____ Passage provided

As luck would have it they released a couple dmi2 blocks around 2:30/2:45 for 3:15 and 3:30. Sat there for a while too. 
It's luck and timing. Still sitting there as I type at 2:51. Not enough time for me to get there so like you timing sucks!


----------



## Yalina

Lol I was sitting at the dr I got the 3:30 one slot just in time tomorrow I get induced to have the baby so this will probably be my last block for a while.



CarmenFlexDriver said:


> As luck would have it they released a couple dmi2 blocks around 2:30/2:45 for 3:15 and 3:30. Sat there for a while too.
> It's luck and timing. Still sitting there as I type at 2:51. Not enough time for me to get there so like you timing sucks!


Good t one


----------



## CarmenFlexDriver

Yalina said:


> Lol I was sitting at the dr I got the 3:30 one slot just in time tomorrow I get induced to have the baby so this will probably be my last block for a while.
> 
> Good t one


 Well once in a while you hit it right so good for you. And if that wasn't "cutting it close" not sure what is!

________
____ Available data

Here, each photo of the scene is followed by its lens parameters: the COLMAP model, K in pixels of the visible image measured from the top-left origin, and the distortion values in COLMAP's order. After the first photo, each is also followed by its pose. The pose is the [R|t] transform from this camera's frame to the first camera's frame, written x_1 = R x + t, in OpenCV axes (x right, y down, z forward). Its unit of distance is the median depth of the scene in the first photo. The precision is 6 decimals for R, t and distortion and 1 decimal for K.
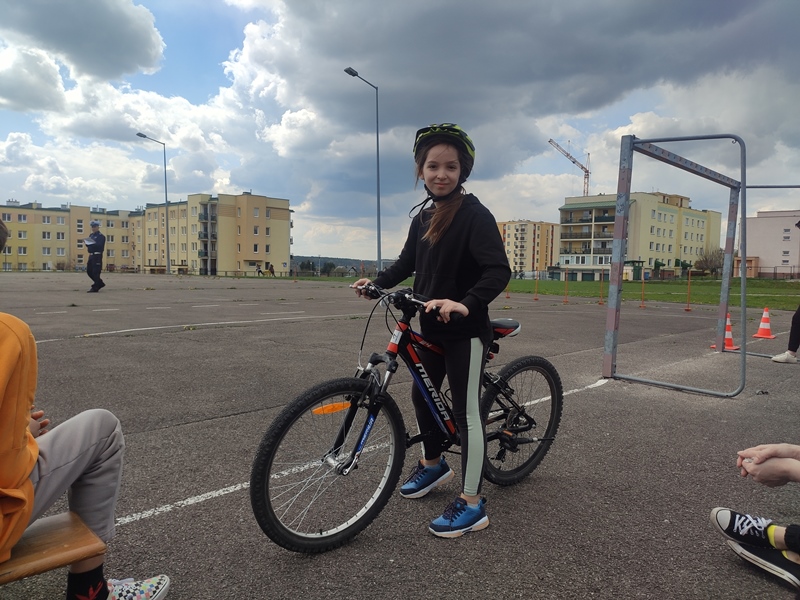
lens RADIAL K [[596.9, 0, 400.0], [0, 596.9, 300.0], [0, 0, 1]] dist [0.067805, -0.085500]
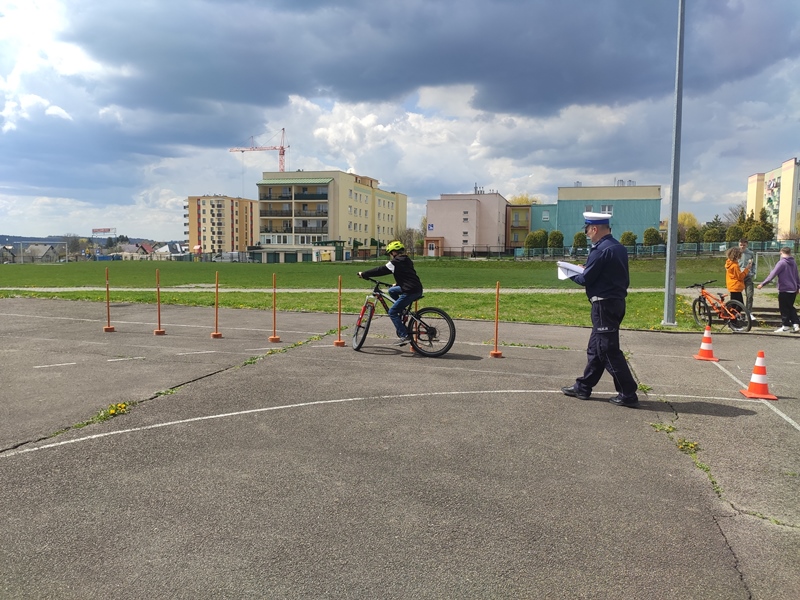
lens RADIAL K [[596.9, 0, 400.0], [0, 596.9, 300.0], [0, 0, 1]] dist [0.067805, -0.085500]
pose [[0.883531, -0.049469, 0.465752, 0.020418], [0.031941, 0.998455, 0.045458, -0.008210], [-0.467282, -0.025287, 0.883747, 0.075659]]
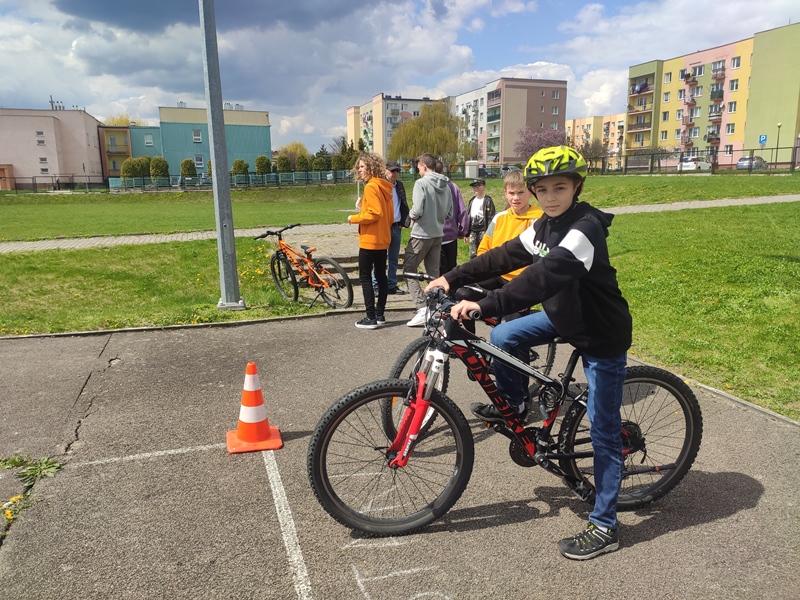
lens RADIAL K [[594.2, 0, 400.0], [0, 594.2, 300.0], [0, 0, 1]] dist [0.119574, -0.171681]
pose [[0.465691, -0.194721, 0.863259, 0.066710], [0.063531, 0.980331, 0.186857, -0.008393], [-0.882664, -0.032174, 0.468902, 0.103276]]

________

In the forum thread above, condense the paragraph that opens with "As luck would have it" into a short bulleted list that keeps its main facts.

### Response to this task
- A couple of dmi2 blocks, for 3:15 and 3:30, were released around 2:30/2:45 and stayed open for a while.
- Getting one comes down to luck and timing.
- The blocks were still available at 2:51, but that left too little time to get there, so the timing was bad.